Implicit Bias of the JKO Scheme
Peter Halmos, Boris Hanin
TL;DR
The paper analyzes the implicit bias of the Jordan–Kinderlehrer–Otto (JKO) scheme for Wasserstein gradient flows. It proves a second-order modification of the objective, $J^\eta(\rho)=J(\rho)-\frac{\eta}{4}|\partial J(\rho)|^2$, so that the Wasserstein gradient flow on $J^\eta$ matches the JKO updates up to $O(\eta^2)$. This reveals a family of implicit biases: for entropy the bias is Fisher information, for KL divergence the Hyvärinen divergence, and for Riemannian gradient flows a kinetic-energy–type penalty, with extensions to free-energy/Langevin dynamics and to the Riemannian setting.

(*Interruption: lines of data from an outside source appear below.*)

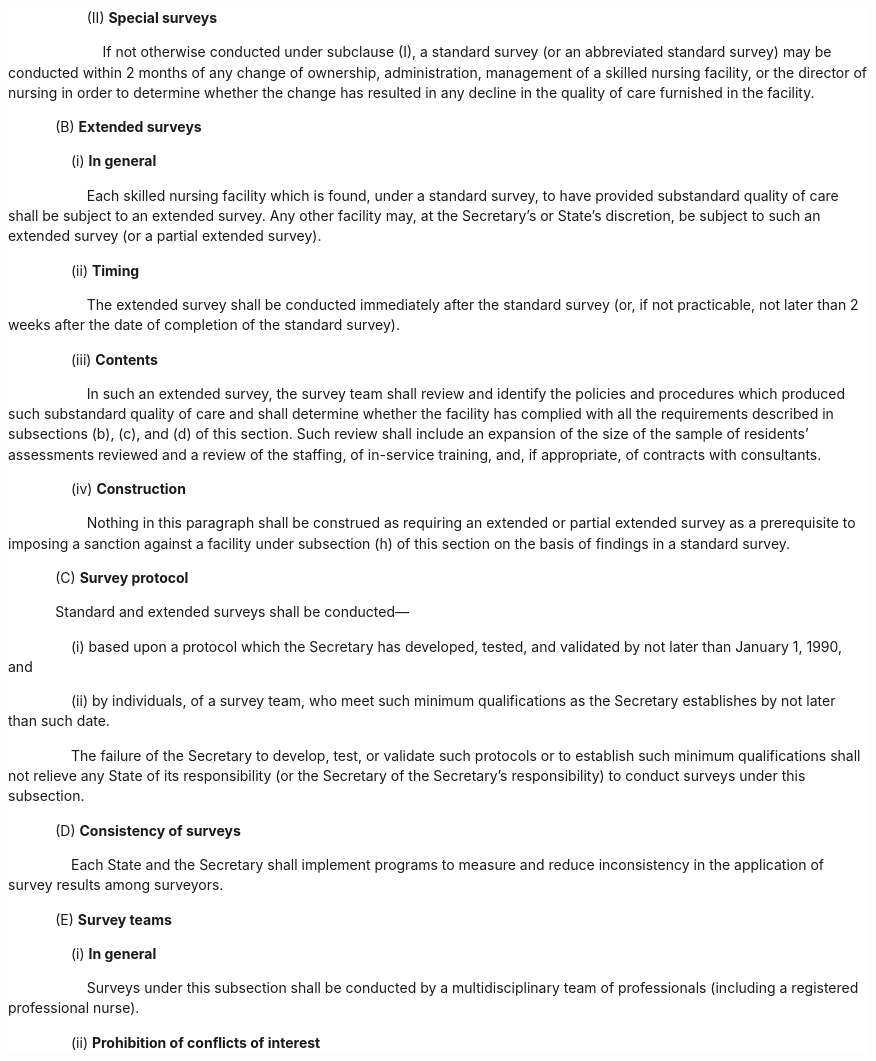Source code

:                     (II) __Special surveys__ 

                        If not otherwise conducted under subclause (I), a standard survey (or an abbreviated standard survey) may be conducted within 2 months of any change of ownership, administration, management of a skilled nursing facility, or the director of nursing in order to determine whether the change has resulted in any decline in the quality of care furnished in the facility.

            (B) __Extended surveys__ 

                (i) __In general__ 

                    Each skilled nursing facility which is found, under a standard survey, to have provided substandard quality of care shall be subject to an extended survey. Any other facility may, at the Secretary’s or State’s discretion, be subject to such an extended survey (or a partial extended survey).

                (ii) __Timing__ 

                    The extended survey shall be conducted immediately after the standard survey (or, if not practicable, not later than 2 weeks after the date of completion of the standard survey).

                (iii) __Contents__ 

                    In such an extended survey, the survey team shall review and identify the policies and procedures which produced such substandard quality of care and shall determine whether the facility has complied with all the requirements described in subsections (b), (c), and (d) of this section. Such review shall include an expansion of the size of the sample of residents’ assessments reviewed and a review of the staffing, of in-service training, and, if appropriate, of contracts with consultants.

                (iv) __Construction__ 

                    Nothing in this paragraph shall be construed as requiring an extended or partial extended survey as a prerequisite to imposing a sanction against a facility under subsection (h) of this section on the basis of findings in a standard survey.

            (C) __Survey protocol__ 

            Standard and extended surveys shall be conducted—

                (i) based upon a protocol which the Secretary has developed, tested, and validated by not later than January 1, 1990, and

                (ii) by individuals, of a survey team, who meet such minimum qualifications as the Secretary establishes by not later than such date.

                The failure of the Secretary to develop, test, or validate such protocols or to establish such minimum qualifications shall not relieve any State of its responsibility (or the Secretary of the Secretary’s responsibility) to conduct surveys under this subsection.

            (D) __Consistency of surveys__ 

                Each State and the Secretary shall implement programs to measure and reduce inconsistency in the application of survey results among surveyors.

            (E) __Survey teams__ 

                (i) __In general__ 

                    Surveys under this subsection shall be conducted by a multidisciplinary team of professionals (including a registered professional nurse).

                (ii) __Prohibition of conflicts of interest__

The authors develop a BEA-based strategy to identify the modified flow and validate the theory through numerical experiments in Bures–Wasserstein space and one-dimensional quartic KL scenarios, demonstrating improved accuracy and stability of the JKO-Flow. These results provide a deeper understanding of the geometry of JKO updates and offer practical implications for stable discretizations of gradient flows on manifolds and in stochastic sampling.
Abstract
Wasserstein gradient flow provides a general framework for minimizing an energy functional $J$ over the space of probability measures on a Riemannian manifold $(M,g)$. Its canonical time-discretization, the Jordan-Kinderlehrer-Otto (JKO) scheme, produces for any step size $η>0$ a sequence of probability distributions $ρ_k^η$ that approximate to first order in $η$ Wasserstein gradient flow on $J$. But the JKO scheme also has many other remarkable properties not shared by other first order integrators, e.g. it preserves energy dissipation and exhibits unconditional stability for $λ$-geodesically convex functionals $J$. To better understand the JKO scheme we characterize its implicit bias at second order in $η$. We show that $ρ_k^η$ are approximated to order $η^2$ by Wasserstein gradient flow on a modified energy \[ J^η(ρ) = J(ρ) - \fracη{4}\int_M \Big\lVert \nabla_g \frac{δJ}{δρ} (ρ) \Big\rVert_{2}^{2} \,ρ(dx), \] obtained by subtracting from $J$ the squared metric curvature of $J$ times $η/4$. The JKO scheme therefore adds at second order in $η$ a deceleration in directions where the metric curvature of $J$ is rapidly changing. This corresponds to canonical implicit biases for common functionals: for entropy the implicit bias is the Fisher information, for KL-divergence it is the Fisher-Hyv{ä}rinen divergence, and for Riemannian gradient descent it is the kinetic energy in the metric $g$. To understand the differences between minimizing $J$ and $J^η$ we study JKO-Flow, Wasserstein gradient flow on $J^η$, in several simple numerical examples. These include exactly solvable Langevin dynamics on the Bures-Wasserstein space and Langevin sampling from a quartic potential in 1D.